(Camera settings data)
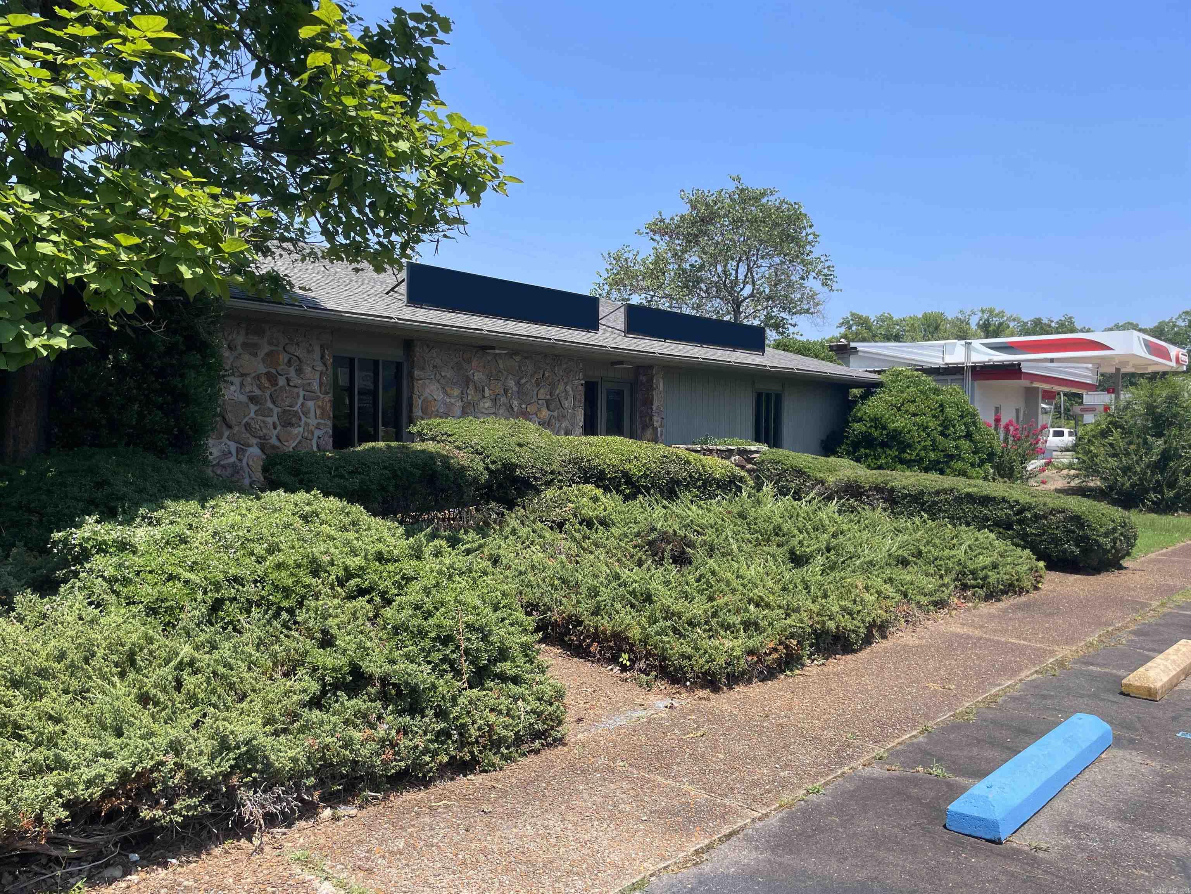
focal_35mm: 26
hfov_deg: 67.3
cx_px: 596
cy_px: 447
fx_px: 895
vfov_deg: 53.1
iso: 32
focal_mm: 4.2
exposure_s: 1/1916
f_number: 1.6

> TO DO
Every line of the data above is to be set down word for word, with the pictures left out.

> RESULT OF THE TASK
focal_35mm: 26
hfov_deg: 67.3
cx_px: 596
cy_px: 447
fx_px: 895
vfov_deg: 53.1
iso: 32
focal_mm: 4.2
exposure_s: 1/1916
f_number: 1.6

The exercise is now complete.